The recast package envisaged by banks and financial institutions will entail Suzlon Energy being given two years moratorium on interest payment and principal repayment on the 10-year rupee term loan amounting to Rs 3,716 crore.

The interest rate charged will be 11 per cent and the repayment will happen in 32 quarterly instalments.

The fund-based working capital facility has been projected at Rs 2,000 crore and will carry a concessional interest of 11 per cent.

The non-fund based working capital facility has been projected at Rs 3,614 crore. Margin will be taken as per existing norms and there will be a 50 per cent concession on the card rate on all the charges.

Suzlon will be granted two five-year funded interest term loan facilities (for paying the interest on the loans it has taken) aggregating Rs 1,635 crore and the interest charged will be 11 per cent.

These facilities will come with a two-year moratorium. Post the moratorium, the company will have to make repayments in 12 quarterly instalments.

A Rs 3,076-crore working capital term loan (for meeting working capital requirements including shortfall in margin money) facility of eight years duration at 11 per cent interest will be provided to the company.

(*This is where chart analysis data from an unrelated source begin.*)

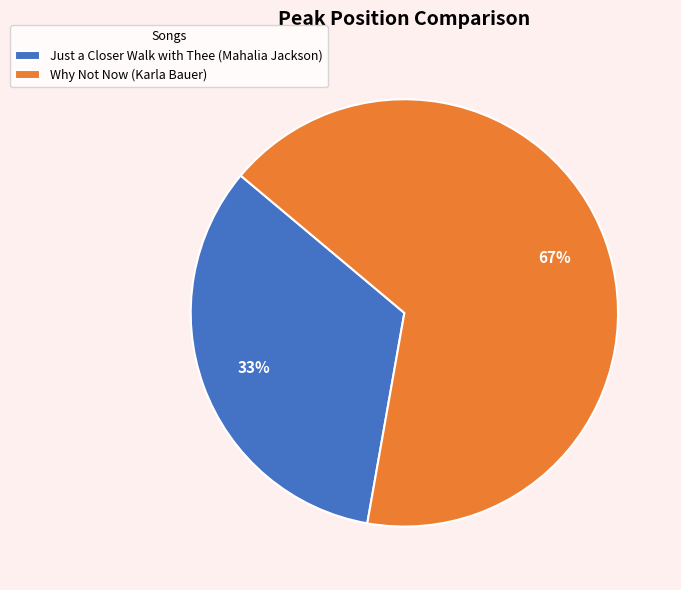

To the nearest percent, what is the average slice percentage?

50%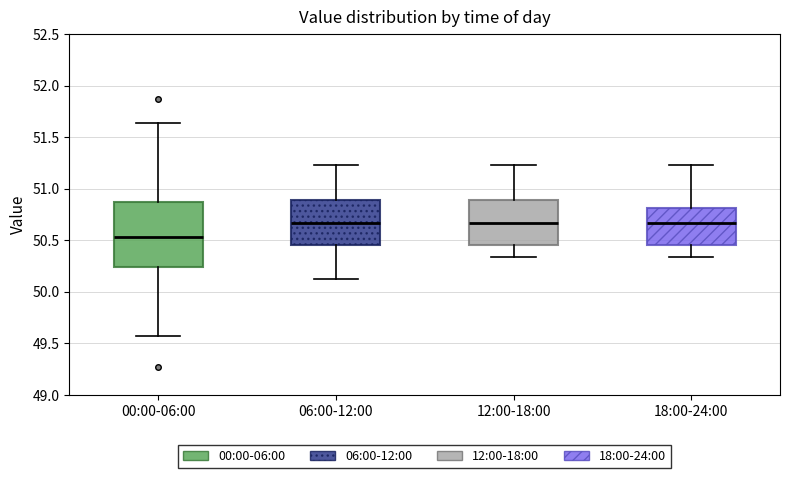

Reading left to right, transcribe this box plot: for each box, give where its median line is, the range the box spans, and where its two whiskers end, as read against the y-axis. The values are not printed on the chart, so give them approximately, as read against the axis.

00:00-06:00: median 50.55, box 50.25 to 50.85, whiskers 49.55 to 51.65
06:00-12:00: median 50.65, box 50.45 to 50.90, whiskers 50.10 to 51.25
12:00-18:00: median 50.65, box 50.45 to 50.90, whiskers 50.35 to 51.25
18:00-24:00: median 50.65, box 50.45 to 50.80, whiskers 50.35 to 51.25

This loan will have a moratorium of two years and repayment will be 24 quarterly instalments.

The restructuring package assumes that FCCBs aggregating $475 million will be rolled over for a further period of five years and the indicative coupon on the bonds will be six per cent.

These bonds will be converted into equity at the end of five years.

Besides bringing in Rs 250 crore by way of equity, the promoter group (led by Tulsi Tanti) will ensure that receivables from Edison amounting to $206 million (Rs 1,145 crore) and accrued interest thereon materialise by the third quarter of the financial year 2014-15.

Suzlon will cut manpower and operating costs by about Rs 300 crore by FY2014. It will raise equity up to $500 million by way of stake sale/ divestment by the end of FY2015.

The company will also sell assets — Suzlon Energy (Tianjin) Ltd, SE Forge Ltd, SE Electricals Ltd and offices – to mop up about Rs 600 crore.